Pour Isidore Kwandja Ngembo, cette richesse naturelle contraste avec la situation socio-économique des populations. Il décrit la RDC comme le « pays des paradoxes », caractérisé par un écart important entre l’immensité de son capital naturel et la persistance de la pauvreté au sein de nombreuses communautés locales.
Selon son analyse, la valeur globale des services écosystémiques rendus par les forêts du bassin du Congo est estimée à environ 1 152 milliards de dollars américains. Pourtant, les retombées économiques réellement captées par les pays de la sous-région demeurent limitées.
Face à cette situation, l’analyste voit dans la Nouvelle Économie du Climat, initiée par le président Félix-Antoine Tshisekedi Tshilombo, une opportunité de transformer les ressources forestières et environnementales du pays en levier de croissance économique.

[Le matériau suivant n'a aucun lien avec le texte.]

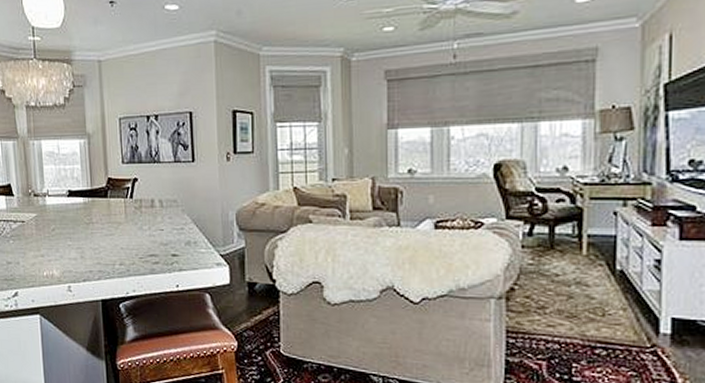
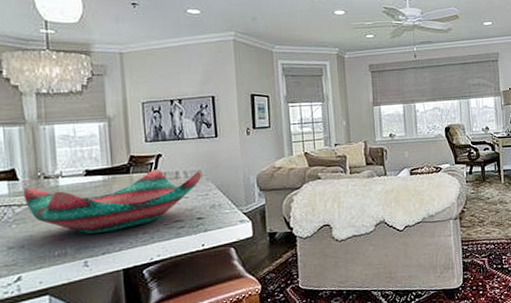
decorative bowl: none [18,195,178,258] -> present [24,169,202,234]

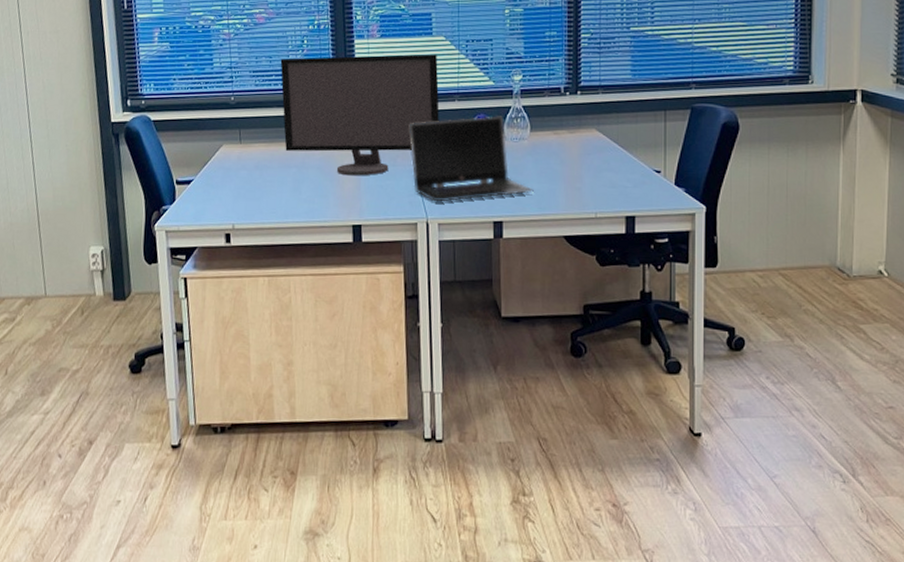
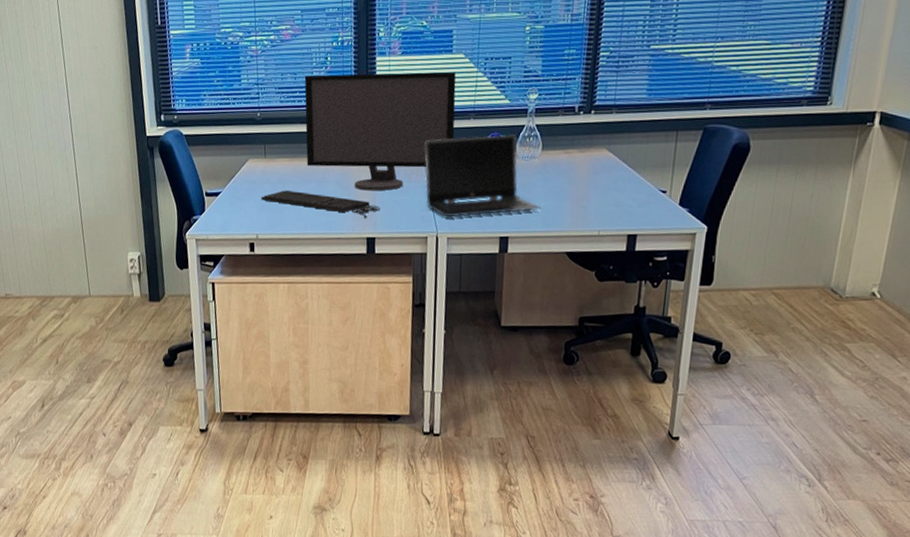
keyboard: none [237,177,365,206] -> present [261,190,380,219]

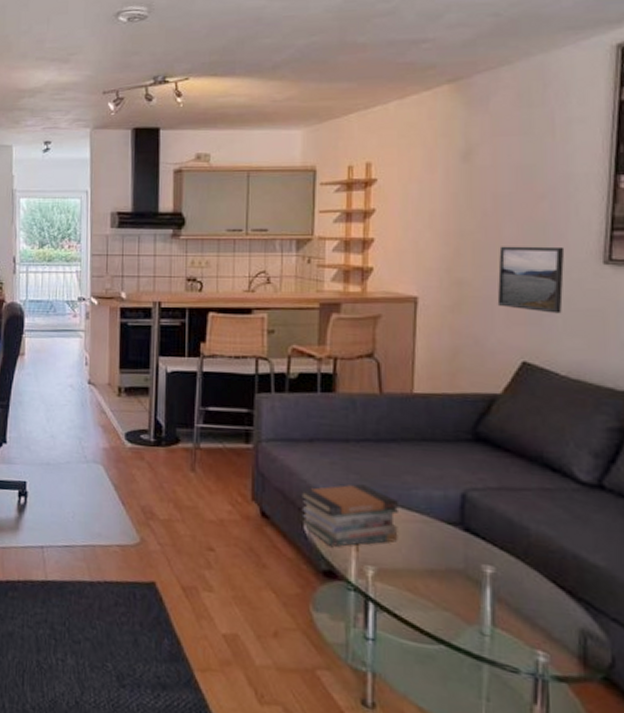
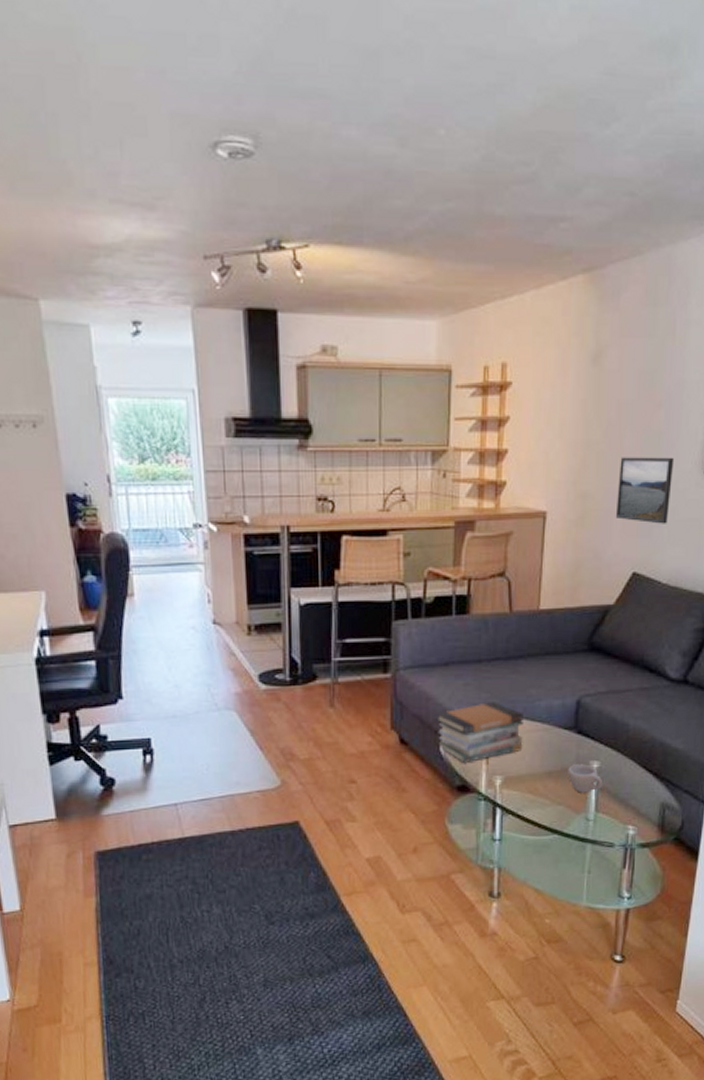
cup: none [454,565,501,602] -> present [568,764,603,793]

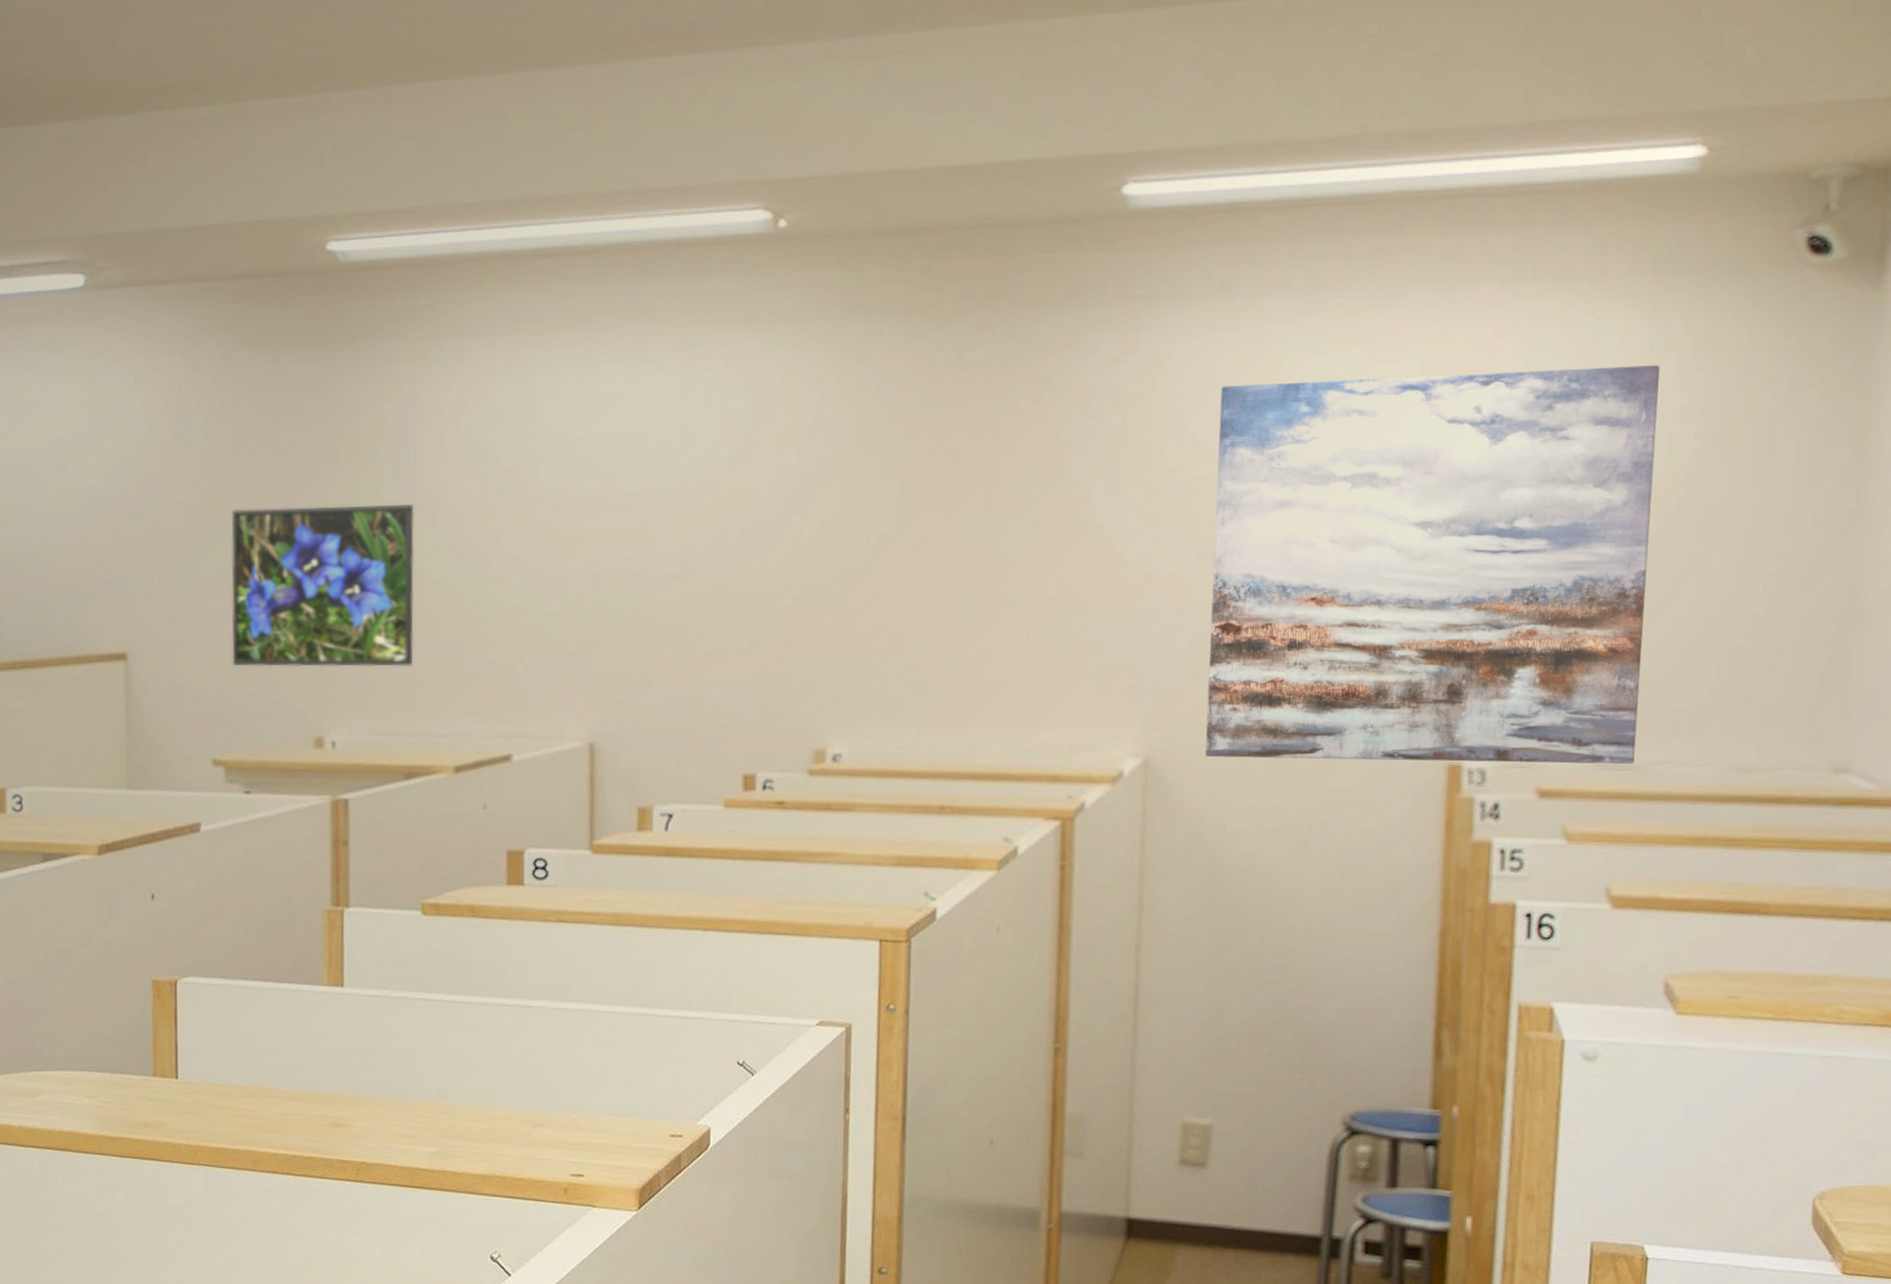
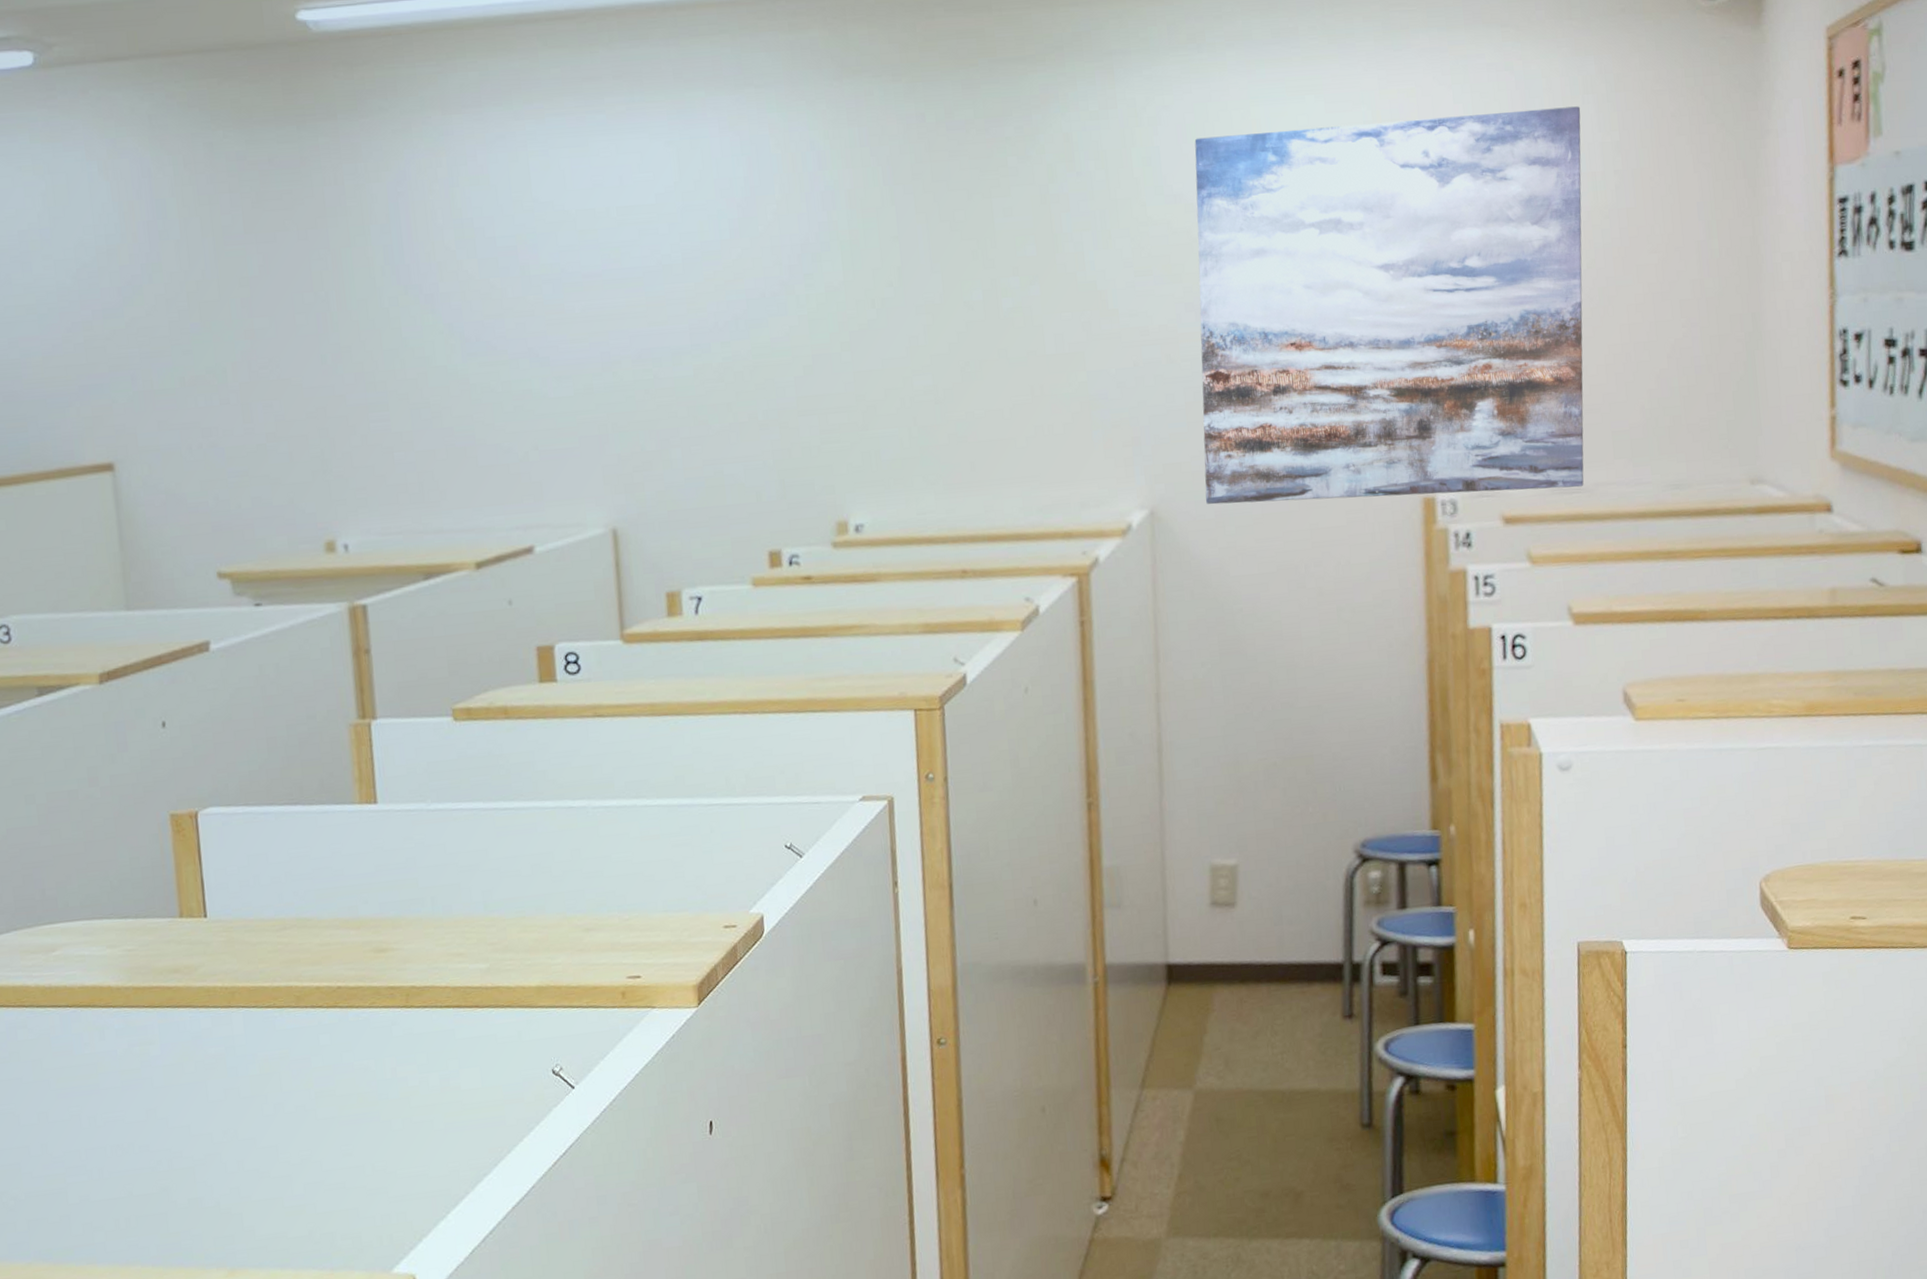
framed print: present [231,504,415,667] -> none [216,288,423,470]

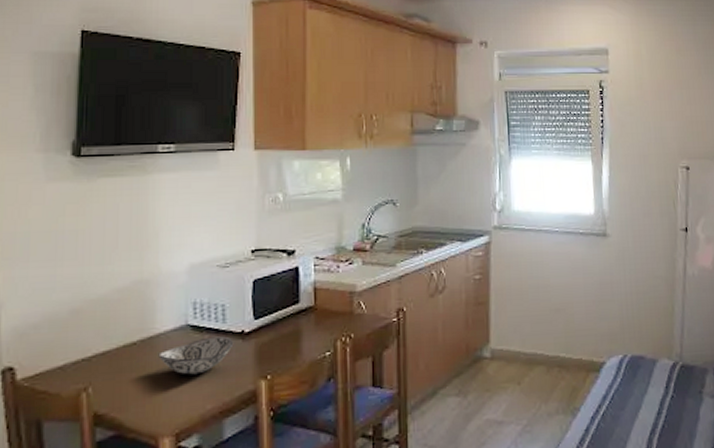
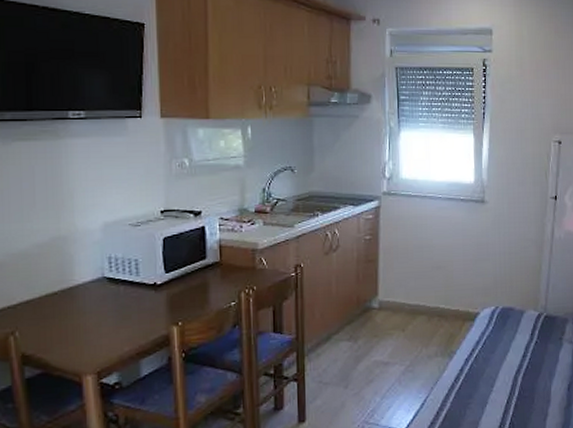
decorative bowl: present [158,336,234,375] -> none [78,287,147,322]

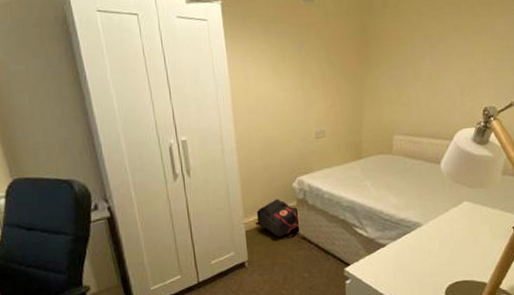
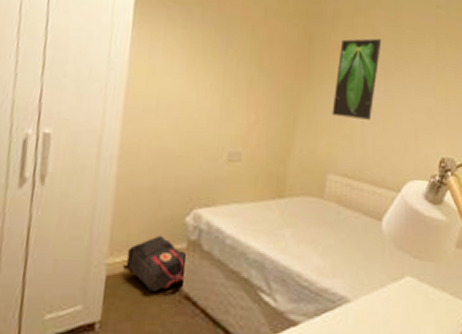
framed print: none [390,18,425,90] -> present [332,38,382,120]

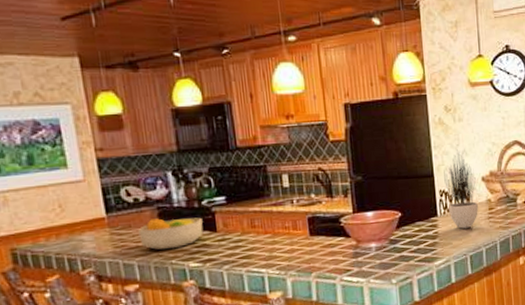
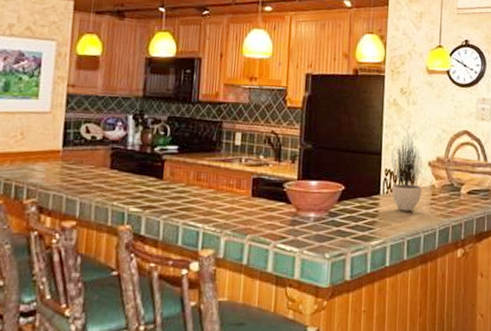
fruit bowl: present [138,217,204,250] -> none [87,158,152,191]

Cette stratégie vise notamment à obtenir davantage de financements internationaux et à faire du capital naturel un facteur de développement au bénéfice des populations.
Les projections évoquées dans son analyse indiquent que le marché des crédits carbone pourrait générer plus de cinq milliards de dollars pour l’économie congolaise. Toutefois, il souligne que ce potentiel reste largement sous-exploité, la RDC ne disposant pas encore d’un marché national réglementé du carbone et opérant essentiellement à travers des mécanismes volontaires et des transactions bilatérales.
À titre comparatif, il relève que le marché du carbone au Brésil est déjà évalué à plus de 2,7 milliards de dollars et pourrait atteindre jusqu’à 25 milliards de dollars au cours de la prochaine décennie, avec des revenus estimés entre 70 et 100 milliards de dollars d’ici à 2030.
Pour permettre à la RDC de mieux défendre ses intérêts lors de la COP31, Isidore Kwandja Ngembo propose trois axes prioritaires. Le premier consiste à exiger un prix plancher pour les crédits carbone et à mettre en place un marché national réglementé capable de valoriser correctement les services écosystémiques du pays.
Le deuxième axe vise à relier directement les revenus issus du carbone au Programme de Développement Local des 145 Territoires (PDL-145T), afin que les financements générés contribuent à la construction d’écoles, de centres de santé, de réseaux d’eau potable et d’infrastructures rurales.
Enfin, il appelle la RDC à renforcer son leadership au sein des grands bassins forestiers mondiaux en consolidant les mécanismes de coopération avec les autres pays disposant d’importantes réserves forestières, dans le but d’obtenir des financements multilatéraux proportionnels à leur contribution à la séquestration du carbone.
Pour l’analyste, l’enjeu dépasse la seule question environnementale. Il s’agit également d’un combat pour la souveraineté économique et la justice climatique. Selon lui, la RDC doit désormais se présenter sur la scène internationale comme un acteur central de la transition écologique mondiale et faire reconnaître la valeur stratégique de ses ressources naturelles.
« La RDC ne doit plus se présenter aux sommets climatiques mondiaux comme un demandeur d’aide, mais comme un créancier de la planète », soutient Isidore Kwandja Ngembo, qui estime que l’articulation entre la Nouvelle Économie du Climat et le Programme de Développement Local des 145 territoires pourrait contribuer à réduire durablement le décalage entre richesse environnementale et pauvreté sociale.